Danil Malyshev dmalyshev at accesssoftek.com
Wed Feb 8 03:47:47 PST 2012


Hello Eli,

Oh, I did not see this patch as was very busy with my patch and did not follow the mailing. I apologize. Now I will study it.

> How does your patch relate to this work? It may be a good idea to discuss all the requirements and possible solutions and come up with a design that suits everyone. Otherwise it's hard to review and reason about several large & conflicting patches to the same area of code.

I can offer a few thoughts for discussion about the design:

The code should be emitted by sectors, rather than by functions.
If we allocate space for each function separately, there is no guarantee that their position relative to each other will be the same as it was in the object file. However, if two functions are in one sector and one calls the other, then this call will at once direct brunch in the code without any relocation.
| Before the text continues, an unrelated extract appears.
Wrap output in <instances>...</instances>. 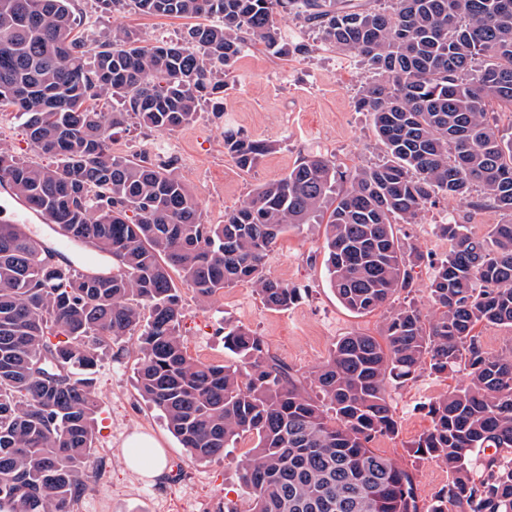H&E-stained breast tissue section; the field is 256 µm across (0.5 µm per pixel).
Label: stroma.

And if these two functions will be emitted separately, probably a runtime error will occurred.

RuntimeDyLdImpl
Simplistically, RuntimeDyLd doing the following:
1. Load an object file:
1.1. Parse an object file, finds the functions, data, relocations, etc.
1.2. Emit functions and data.
1.3. Parse relocations, associate it with the emitted data.
2. Resolve relocations after loading all the object files.
If we will parsing the object file with the ObjectFile class then the object file formats different will appear only at stages 1.3 and 2.
In this case, it makes sense to most of the work doing in RuntimeDyLdImpl, and only stages 1.3 and 2 doing in RuntimeDyLdMachO and RuntimeDyLdELF.

ARM
Some branch instructions have a limited range. For address outside this range are used special instructions. Accordingly, we need add a stub function with these instructions when we see short range branch relocation, because we can not be sure this brunch is out of range or not.
Perhaps another architectures need stub-functions also, so it is desirable to make this mechanism more general.

Regress tests.
The RuntimeDyLd has only x86 and ARM relocation resolvers now (in ToT ARM ELF not yet supported, but in any case, I'll add support for ARM ELF). So it make sense to use an separate folder for MCJIT ExecutionEngine tests and add to dg.exp a special filter.


Regards,
Danil

________________________________
From: Bendersky, Eli [mailto:eli.bendersky at intel.com]
Sent: Wednesday, February 08, 2012 10:00 AM
To: Danil Malyshev; llvm-commits at cs.uiuc.edu
Subject: RE: RuntimeDyLd new features

Hi Danil,

We're currently working on getting MCJIT running on ELF (http://lists.cs.uiuc.edu/pipermail/llvmdev/2012-January/046671.html), and a couple of patches were already committed. There's another patch, currently pending a review (http://lists.cs.uiuc.edu/pipermail/llvm-commits/Week-of-Mon-20120130/135997.html) with further changes that make MCJIT on ELF (Linux) pass 100% of ExecutionEngine tests (all the same tests JIT passes), as well as supporting MCJIT debugging with GDB.

How does your patch relate to this work? It may be a good idea to discuss all the requirements and possible solutions and come up with a design that suits everyone. Otherwise it's hard to review and reason about several large & conflicting patches to the same area of code.